Show original $PATH:
/opt/conda/bin:/usr/local/sbin:/usr/local/bin:/usr/sbin:/usr/bin:/sbin:/bin
Modifying $PATH.
Show extended new $PATH:
/home/jovyan/Python_introduction:/opt/conda/bin:/usr/local/sbin:/usr/local/bin:/usr/sbin:/usr/bin:/sbin:/bin


  * Modify `PATH` for all (future) terminal sessions (**Warning: always test the path modification in a terminal on the target machine prior permanently modifying the path!**):
    1. Open the bash configuration file `~/.profile` in a text editor, e.g. vi (vi is an old school editor that requires very little resources but is a bit odd to use for beginners):
       * Type `vi ~/.profile` into your terminal.

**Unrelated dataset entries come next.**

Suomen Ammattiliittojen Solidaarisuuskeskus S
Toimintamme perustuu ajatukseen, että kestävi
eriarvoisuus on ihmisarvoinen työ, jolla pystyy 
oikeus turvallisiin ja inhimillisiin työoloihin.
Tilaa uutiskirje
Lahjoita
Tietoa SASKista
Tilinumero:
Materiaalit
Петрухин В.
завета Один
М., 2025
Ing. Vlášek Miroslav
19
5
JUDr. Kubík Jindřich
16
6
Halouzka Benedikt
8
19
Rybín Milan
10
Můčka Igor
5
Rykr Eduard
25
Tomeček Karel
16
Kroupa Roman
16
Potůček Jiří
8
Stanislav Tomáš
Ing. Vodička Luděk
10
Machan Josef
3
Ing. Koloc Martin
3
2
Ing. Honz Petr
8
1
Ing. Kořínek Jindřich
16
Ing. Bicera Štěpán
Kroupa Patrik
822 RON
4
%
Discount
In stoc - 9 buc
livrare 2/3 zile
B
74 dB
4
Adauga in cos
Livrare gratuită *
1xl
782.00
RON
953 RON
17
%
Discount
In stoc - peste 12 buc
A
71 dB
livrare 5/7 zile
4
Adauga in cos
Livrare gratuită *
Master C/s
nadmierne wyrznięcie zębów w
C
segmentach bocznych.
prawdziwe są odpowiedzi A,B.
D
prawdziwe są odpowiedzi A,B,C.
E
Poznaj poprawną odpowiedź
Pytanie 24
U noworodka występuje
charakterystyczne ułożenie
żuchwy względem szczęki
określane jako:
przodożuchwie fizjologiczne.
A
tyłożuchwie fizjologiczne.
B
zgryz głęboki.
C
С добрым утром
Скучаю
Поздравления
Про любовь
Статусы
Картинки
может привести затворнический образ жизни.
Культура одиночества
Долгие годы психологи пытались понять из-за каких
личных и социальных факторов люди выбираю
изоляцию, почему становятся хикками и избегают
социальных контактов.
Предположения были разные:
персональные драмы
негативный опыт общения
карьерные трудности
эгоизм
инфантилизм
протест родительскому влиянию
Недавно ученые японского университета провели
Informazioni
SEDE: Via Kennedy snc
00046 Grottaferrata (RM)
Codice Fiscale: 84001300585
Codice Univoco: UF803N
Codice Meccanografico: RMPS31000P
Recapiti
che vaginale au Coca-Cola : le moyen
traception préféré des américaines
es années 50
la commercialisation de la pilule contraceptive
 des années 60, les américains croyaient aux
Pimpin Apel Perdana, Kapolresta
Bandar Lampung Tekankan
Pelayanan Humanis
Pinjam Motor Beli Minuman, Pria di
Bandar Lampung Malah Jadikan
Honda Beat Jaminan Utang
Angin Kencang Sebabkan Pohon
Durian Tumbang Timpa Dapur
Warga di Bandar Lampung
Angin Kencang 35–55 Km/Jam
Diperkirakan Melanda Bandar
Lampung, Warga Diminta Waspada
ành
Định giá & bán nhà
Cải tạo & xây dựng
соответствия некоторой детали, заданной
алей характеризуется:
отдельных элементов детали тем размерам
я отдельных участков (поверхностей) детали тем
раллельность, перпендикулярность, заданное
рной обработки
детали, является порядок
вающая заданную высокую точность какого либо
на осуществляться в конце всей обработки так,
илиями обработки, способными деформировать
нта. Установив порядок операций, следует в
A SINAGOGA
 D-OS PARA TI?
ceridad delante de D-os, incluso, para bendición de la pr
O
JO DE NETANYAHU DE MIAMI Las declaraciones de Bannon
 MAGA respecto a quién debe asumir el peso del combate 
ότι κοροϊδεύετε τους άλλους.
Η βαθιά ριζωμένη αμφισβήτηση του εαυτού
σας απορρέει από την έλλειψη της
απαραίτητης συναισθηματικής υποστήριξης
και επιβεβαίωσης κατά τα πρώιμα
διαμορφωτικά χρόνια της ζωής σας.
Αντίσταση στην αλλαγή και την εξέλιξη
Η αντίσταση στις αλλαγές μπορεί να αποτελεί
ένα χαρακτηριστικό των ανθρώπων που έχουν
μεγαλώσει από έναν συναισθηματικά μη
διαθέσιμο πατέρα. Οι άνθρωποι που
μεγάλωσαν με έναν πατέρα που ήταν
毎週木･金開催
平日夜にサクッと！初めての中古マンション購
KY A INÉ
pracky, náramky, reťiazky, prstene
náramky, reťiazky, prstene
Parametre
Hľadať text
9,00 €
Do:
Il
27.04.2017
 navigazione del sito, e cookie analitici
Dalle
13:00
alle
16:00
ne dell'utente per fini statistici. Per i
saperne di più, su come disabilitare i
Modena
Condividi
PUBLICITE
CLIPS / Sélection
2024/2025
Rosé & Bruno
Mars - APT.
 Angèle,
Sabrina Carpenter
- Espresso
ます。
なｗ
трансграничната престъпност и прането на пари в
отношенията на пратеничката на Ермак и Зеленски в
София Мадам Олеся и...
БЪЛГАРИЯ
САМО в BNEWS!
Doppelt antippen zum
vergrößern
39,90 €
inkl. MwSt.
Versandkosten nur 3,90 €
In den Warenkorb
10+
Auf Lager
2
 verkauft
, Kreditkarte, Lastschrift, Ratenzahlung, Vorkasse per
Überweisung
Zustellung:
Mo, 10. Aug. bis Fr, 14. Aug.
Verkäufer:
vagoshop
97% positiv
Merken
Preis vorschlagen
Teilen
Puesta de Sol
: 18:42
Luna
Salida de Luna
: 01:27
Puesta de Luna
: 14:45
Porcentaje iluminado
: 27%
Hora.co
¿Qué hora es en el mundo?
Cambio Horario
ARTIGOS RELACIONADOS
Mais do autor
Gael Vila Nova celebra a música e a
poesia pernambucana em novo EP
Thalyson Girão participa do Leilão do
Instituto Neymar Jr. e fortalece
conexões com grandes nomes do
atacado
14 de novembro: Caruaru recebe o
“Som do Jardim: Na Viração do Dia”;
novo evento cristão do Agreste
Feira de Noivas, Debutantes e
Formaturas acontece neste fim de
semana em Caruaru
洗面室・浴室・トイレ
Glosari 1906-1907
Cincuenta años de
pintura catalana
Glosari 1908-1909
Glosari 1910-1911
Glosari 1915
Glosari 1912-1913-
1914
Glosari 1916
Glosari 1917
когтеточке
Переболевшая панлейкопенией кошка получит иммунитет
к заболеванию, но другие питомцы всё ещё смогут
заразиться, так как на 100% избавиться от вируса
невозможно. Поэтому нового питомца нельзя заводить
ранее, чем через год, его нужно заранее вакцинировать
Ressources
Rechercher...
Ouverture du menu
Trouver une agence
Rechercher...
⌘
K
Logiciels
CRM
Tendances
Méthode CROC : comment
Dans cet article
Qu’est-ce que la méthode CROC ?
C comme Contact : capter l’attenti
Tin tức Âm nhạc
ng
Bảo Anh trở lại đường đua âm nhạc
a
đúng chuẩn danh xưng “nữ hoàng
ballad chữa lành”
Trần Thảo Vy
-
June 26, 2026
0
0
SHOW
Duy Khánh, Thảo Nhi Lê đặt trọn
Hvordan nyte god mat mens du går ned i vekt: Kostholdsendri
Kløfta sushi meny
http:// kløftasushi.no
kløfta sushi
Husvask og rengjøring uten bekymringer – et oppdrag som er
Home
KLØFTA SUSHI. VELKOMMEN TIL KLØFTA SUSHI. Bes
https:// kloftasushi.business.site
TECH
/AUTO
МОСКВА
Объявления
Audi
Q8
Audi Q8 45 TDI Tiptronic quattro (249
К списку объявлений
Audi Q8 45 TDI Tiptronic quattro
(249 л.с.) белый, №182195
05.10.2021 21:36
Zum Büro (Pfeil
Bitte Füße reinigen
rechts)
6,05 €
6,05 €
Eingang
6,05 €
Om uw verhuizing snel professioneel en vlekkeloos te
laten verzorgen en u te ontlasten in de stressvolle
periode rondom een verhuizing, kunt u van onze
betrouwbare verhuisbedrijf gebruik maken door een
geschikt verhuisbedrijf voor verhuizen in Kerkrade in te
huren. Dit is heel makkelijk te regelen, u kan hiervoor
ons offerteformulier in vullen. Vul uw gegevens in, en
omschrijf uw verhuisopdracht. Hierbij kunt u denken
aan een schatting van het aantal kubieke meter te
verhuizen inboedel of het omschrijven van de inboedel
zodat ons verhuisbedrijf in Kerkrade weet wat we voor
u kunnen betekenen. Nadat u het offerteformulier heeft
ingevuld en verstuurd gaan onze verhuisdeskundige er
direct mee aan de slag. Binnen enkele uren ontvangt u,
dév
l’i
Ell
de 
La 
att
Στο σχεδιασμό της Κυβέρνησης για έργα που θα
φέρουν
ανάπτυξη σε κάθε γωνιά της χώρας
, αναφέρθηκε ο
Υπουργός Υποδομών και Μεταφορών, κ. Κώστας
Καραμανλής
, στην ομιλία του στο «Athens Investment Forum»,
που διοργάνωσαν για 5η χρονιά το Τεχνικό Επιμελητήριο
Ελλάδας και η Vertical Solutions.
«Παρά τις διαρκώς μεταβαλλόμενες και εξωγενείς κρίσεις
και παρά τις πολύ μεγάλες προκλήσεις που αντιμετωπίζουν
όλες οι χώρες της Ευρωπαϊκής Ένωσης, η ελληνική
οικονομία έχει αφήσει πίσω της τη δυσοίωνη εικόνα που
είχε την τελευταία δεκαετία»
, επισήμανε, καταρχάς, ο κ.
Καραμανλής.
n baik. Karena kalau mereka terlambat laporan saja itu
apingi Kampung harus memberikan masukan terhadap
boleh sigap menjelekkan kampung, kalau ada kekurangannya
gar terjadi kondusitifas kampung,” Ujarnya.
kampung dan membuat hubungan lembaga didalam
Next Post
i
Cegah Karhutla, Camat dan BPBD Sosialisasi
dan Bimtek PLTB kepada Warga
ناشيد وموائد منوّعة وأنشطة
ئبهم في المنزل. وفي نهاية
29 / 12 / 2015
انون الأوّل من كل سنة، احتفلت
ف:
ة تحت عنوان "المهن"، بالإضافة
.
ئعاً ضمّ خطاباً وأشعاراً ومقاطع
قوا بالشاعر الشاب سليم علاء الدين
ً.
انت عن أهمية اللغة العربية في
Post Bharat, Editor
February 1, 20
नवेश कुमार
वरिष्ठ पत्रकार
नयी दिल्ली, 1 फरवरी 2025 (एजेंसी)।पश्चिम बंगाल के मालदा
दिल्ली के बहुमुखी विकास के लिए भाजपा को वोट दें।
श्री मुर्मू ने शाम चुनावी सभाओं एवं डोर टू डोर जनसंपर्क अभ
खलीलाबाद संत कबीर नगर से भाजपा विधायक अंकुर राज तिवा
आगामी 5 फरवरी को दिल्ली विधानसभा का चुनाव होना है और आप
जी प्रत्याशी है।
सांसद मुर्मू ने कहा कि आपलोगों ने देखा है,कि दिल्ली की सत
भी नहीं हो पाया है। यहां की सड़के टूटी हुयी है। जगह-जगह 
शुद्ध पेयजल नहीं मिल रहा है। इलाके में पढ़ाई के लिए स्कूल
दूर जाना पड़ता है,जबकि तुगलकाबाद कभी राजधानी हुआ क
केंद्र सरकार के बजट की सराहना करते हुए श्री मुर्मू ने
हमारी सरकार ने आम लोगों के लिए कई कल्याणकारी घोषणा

       * Press the letter lowercase `a` on your keyboard, this takes you into editing mode.
       * Use the arrow-down key navigate to the bottom of your file (if you do this for the first time, the `~/.profile` will be empty and you don't have go anywhere, just stay in the current line.)
       * At the bottom of the file, add your `PATH` modification: `PATH=~/Python_introduction:$PATH`
       * Press escape key (this takes you out of editing mode)
       * Type the letters `:wq` (this saves the file and quits vi).
    2. In any **new** terminal window, the modified `PATH` will now automatically be loaded. To enable the modification in your current (**old**) terminal session, type: `source ~/.profile`. 
    3. Test your path modification: `echo $PATH` should now include your prepended directory.
    
Note: On other systems than JupyterHub, it's often more common to store path extensions in a file called `~/.bashrc`. There, you simply use `~/.bashrc` instead of `~/.profile`.

Please make sure that you understand the concept of the `$PATH` variable. It is an essential concept for using third-party software on Unix systems.